Julia’s brow wrinkled in deep thought. There were times when she could see the patterns in things better than I could, probably because she didn’t have to deal with all the violence that kept me continually on my toes. She always claimed that it was because she drank so much less.
“There is one common factor that keeps cropping up in all this, if you can ignore the witches long enough.”
“They’re pretty hard to ignore,” I said. “What factor?”
“Gaul. Murena and his brother were in command there not so long ago. Celer was to have Transalpine Gaul for his proconsular province, but Flavius took it from him and Celer died before he could get the courts and the Senate to give it back. He spent his whole consulship fighting Pompey, and Pompey wanted that Gallic command.”
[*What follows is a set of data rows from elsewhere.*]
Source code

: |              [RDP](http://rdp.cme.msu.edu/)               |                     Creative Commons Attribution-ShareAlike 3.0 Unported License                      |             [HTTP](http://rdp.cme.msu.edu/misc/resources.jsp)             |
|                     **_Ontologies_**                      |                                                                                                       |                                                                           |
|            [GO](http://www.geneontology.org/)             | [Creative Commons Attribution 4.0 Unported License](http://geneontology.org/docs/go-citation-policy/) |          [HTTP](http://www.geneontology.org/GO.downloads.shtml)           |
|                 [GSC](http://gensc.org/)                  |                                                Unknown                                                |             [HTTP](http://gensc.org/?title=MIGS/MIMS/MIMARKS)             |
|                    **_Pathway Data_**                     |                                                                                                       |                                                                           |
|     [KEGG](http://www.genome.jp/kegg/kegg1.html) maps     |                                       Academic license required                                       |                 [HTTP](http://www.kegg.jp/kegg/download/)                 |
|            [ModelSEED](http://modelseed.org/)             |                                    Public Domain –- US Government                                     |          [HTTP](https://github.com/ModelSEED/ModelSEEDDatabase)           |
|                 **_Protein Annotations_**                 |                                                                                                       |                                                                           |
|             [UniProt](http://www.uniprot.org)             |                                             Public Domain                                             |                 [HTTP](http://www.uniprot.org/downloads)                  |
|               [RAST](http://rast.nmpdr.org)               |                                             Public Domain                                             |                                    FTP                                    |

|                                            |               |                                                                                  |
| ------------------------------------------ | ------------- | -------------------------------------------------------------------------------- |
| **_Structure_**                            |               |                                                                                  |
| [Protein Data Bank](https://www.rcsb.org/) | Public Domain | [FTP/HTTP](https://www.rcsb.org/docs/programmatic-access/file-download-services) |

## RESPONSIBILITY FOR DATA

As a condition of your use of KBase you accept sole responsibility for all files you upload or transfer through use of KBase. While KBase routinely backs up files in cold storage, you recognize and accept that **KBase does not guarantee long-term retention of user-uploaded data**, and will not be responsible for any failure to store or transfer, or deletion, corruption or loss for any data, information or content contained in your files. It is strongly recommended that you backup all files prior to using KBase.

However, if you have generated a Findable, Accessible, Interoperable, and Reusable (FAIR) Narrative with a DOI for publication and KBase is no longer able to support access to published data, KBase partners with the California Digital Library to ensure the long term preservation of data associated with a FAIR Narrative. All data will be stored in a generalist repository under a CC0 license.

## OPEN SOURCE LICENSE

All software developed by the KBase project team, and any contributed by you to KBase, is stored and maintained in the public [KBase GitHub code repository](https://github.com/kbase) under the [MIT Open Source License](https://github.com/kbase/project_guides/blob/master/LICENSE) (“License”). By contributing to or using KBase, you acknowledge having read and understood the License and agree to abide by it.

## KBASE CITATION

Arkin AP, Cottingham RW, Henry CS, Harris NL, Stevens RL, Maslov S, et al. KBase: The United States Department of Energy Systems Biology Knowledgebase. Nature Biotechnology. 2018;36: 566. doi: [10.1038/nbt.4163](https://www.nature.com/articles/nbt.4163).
“Instead,” I said, turning over the possibilities in my mind, “your uncle Caius Julius got the whole of Gaul for five years.”
“My uncle had nothing to do with killing Celer!” she insisted. She still had a blind spot for Caesar, although by then his ambitions were plain to everybody.
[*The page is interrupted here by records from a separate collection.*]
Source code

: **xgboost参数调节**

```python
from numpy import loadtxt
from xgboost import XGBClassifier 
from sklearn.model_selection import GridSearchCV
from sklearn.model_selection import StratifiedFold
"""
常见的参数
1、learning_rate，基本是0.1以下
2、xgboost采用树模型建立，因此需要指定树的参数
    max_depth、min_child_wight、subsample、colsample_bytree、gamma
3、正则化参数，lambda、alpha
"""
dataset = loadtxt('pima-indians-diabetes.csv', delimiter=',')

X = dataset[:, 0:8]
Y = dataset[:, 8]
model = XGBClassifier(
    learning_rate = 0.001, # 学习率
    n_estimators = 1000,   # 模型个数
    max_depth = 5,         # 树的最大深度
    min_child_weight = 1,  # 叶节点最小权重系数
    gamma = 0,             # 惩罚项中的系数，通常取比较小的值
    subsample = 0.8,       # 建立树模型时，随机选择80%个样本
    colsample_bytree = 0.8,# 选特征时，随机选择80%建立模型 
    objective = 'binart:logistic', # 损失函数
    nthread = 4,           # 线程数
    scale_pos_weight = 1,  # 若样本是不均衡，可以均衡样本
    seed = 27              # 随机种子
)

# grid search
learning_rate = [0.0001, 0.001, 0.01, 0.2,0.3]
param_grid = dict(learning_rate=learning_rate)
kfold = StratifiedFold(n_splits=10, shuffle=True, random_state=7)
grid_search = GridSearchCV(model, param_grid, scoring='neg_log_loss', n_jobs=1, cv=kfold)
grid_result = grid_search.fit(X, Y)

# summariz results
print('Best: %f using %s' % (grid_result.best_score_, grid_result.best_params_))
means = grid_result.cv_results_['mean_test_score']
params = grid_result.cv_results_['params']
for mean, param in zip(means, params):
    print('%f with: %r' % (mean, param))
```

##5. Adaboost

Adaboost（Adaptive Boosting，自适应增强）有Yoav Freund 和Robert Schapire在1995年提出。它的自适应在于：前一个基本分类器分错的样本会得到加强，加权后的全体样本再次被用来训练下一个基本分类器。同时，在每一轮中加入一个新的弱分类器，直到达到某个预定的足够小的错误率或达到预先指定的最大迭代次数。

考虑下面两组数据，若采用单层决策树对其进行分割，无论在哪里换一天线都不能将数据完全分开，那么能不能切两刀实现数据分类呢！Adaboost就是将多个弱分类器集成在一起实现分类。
“Gaul. I don’t know, Julia. We’ve been occupying and colonizing and fighting in that place for so long that hardly anyone of public consequence hasn’t had some connection with it. I’ve been there myself more than once on military or diplomatic duties.”
“But so many of them connected with the murders, and so recently! Right now, Gaul is the biggest plum to be picked. I’m surprised they haven’t tried to poison my uncle. You know Pompey wants Gaul.”
“Caesar is too smart for that,” I said, with the clarity of vision that wine sometimes bestows upon me. “He finally got Pompey’s veterans their settlement. With his disgruntled soldiers behind him, Pompey was a force to be reckoned with. Even with a good war in view, they may be difficult to pry off their fat Campanian farms now.” It had been a neat bit of maneuvering now that I thought of it, the way Caesar had protected himself from treachery by Pompey.
“Besides,” I went on, “Lisas told me that it may turn into a fight with the Germans, not just the Gauls. There’s precious little loot to be had fighting the Germans.”
“Germans?” she said sharply. “What’s this?”
So I had to explain my talk with Lisas in some detail. She followed my recital closely, with a Caesar’s quick grasp of political and military nuance.
“Do you think you can trust that scheming Egyptian?”
“I don’t see what advantage there would be for him in making it up,” I told her. “It could be catastrophic for your uncle. It won’t be the war he was counting on.”
“Don’t be ridiculous. He is equal to anything, including big armies of bigger barbarians. When he comes back from Gaul, he’ll celebrate the biggest triumph ever seen in Rome.”